Tradicionalmente la electroforesis bidimensional (2DE) ha sido la tecnología de elección para la identificación de proteínas diferencialmente expresadas que pudieran ser utilizadas como marcadores diagnósticos en enfermedades como el cáncer. Proteomika trabaja activamente en la implementación de nuevas técnicas complementarias para la identificación y validación de biomarcadores como NAPPA o métodos basados en espectrometría de masas cuantitativa.
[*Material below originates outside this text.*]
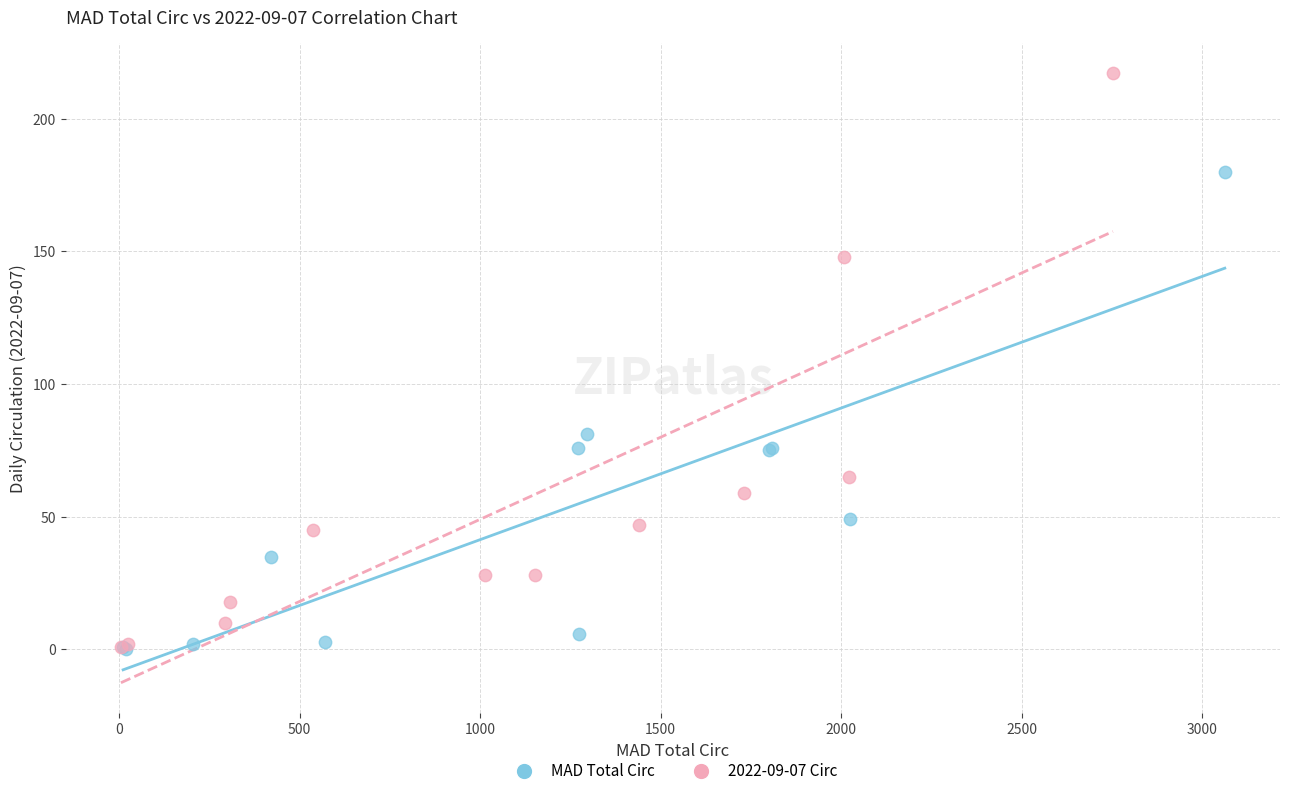

Which series has the widest spread of Y values?

2022-09-07 Circ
El estudio diferencial supone la generación de proteomas 2D de multitud de individuos representativos de cada una de las poblaciones en estudio (GE Healthcare). Posteriormente dichos proteomas son digitalizados y comparados mediante software especializado en la interpretación de imágenes 2D que implementan potentes algoritmos para la detección y cuantificación de spots y garantizan un análisis fiable y efectivo (Nonlinear Dynamics).
Proteomika ha llevado a cabo numerosos programas de identificación de biomarcadores en diferentes patologías humanas mediante el análisis proteómico diferencial de miles de muestras biológicas de pacientes e individuos control, registrando aquellas proteínas cuyo patrón de expresión se encuentre alterado significativamente entre los grupos de interés.
La tecnología 2D, como cualquier otra técnica ómica, es un potente método de screening que produce una alta cantidad de información que debe ser filtrada y evaluada con las herramientas estadísticas adecuadas. Proteomika dispone de un equipo bioestadístico para la validación y análisis exhaustivo de estos datos.